Wabash Valley Correctional
Facility
Carlisle, Indiana
Aramark
April 14, 2010 Green County Daily World
A Wabash Valley Correctional Facility contracted food service employee
discovered today the recipe for trafficking with offenders includes arrest
and a trip to the Sullivan County jail. ARAMARK employee Chandra Beeman, 28 of Sullivan, Indiana allegedly trafficked a
cell phone and 243 grams of tobacco to offenders she supervised in a facility
segregation unit this afternoon. Alert correctional staff made the discovery
after monitoring her activities and searching the workers. Beeman faces a Class C Felony for Trafficking a Cell
Phone and a Class A Misdemeanor for Trafficking Tobacco. Internal Affairs
Correctional Police Officer Frank Littlejohn's investigation revealed Beeman made arrangements with offender food service
worker Jerole Adams to traffick
the items into the facility. Adams, 35, and four other offender workers have
been segregated as the probe continues. Adams was sentenced to 40 years on a
Dearborn County Dealing Cocaine conviction. Adams earliest release date is
April 2026. Indiana State Police transported Beeman
to Sullivan County for processing after Littlejohn placed her under arrest.

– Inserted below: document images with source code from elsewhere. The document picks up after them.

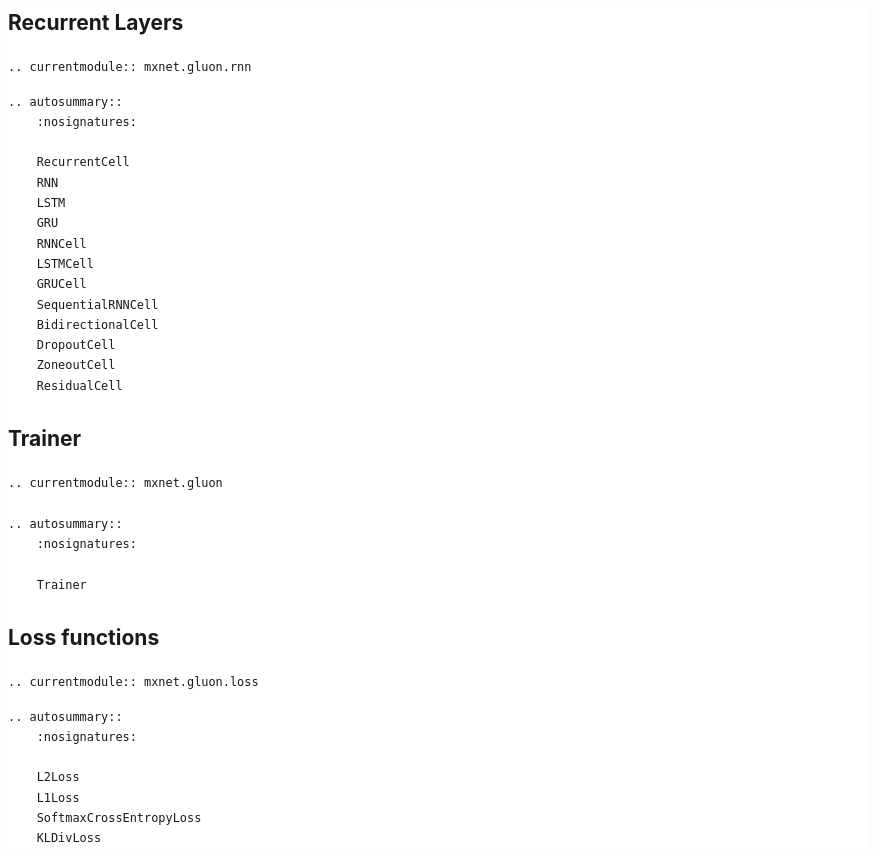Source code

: 
## Recurrent Layers

```eval_rst
.. currentmodule:: mxnet.gluon.rnn
```


```eval_rst
.. autosummary::
    :nosignatures:

    RecurrentCell
    RNN
    LSTM
    GRU
    RNNCell
    LSTMCell
    GRUCell
    SequentialRNNCell
    BidirectionalCell
    DropoutCell
    ZoneoutCell
    ResidualCell
```


## Trainer

```eval_rst
.. currentmodule:: mxnet.gluon

.. autosummary::
    :nosignatures:

    Trainer
```


## Loss functions

```eval_rst
.. currentmodule:: mxnet.gluon.loss
```


```eval_rst
.. autosummary::
    :nosignatures:

    L2Loss
    L1Loss
    SoftmaxCrossEntropyLoss
    KLDivLoss
```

Bond was set at $18,000 with Beeman making bail
late Wednesday afternoon. Beeman's employment with
ARAMARK has been terminated. ARAMARK is under contract to provide food
services for the Indiana Department of Correction.
Westville Correctional
Facility
Westville, Indiana
Aramark
March
18, 2009 South Bend Tribune
A food service employee was arrested at Westville Correctional Facility
today (Wednesday), accused of smuggling drugs and cell phones into the
prison, according to a news release. Erika Garner, 52, of Michigan City, an Aramark Food Service employee, was arrested by Indiana
State Police on suspicion of trafficking with an offender and bribery of a
public official, the release stated. During a routine search at the prison’s
main gate, Garner was reportedly found to be in possession of a package of
marijuana and three cell phones and chargers.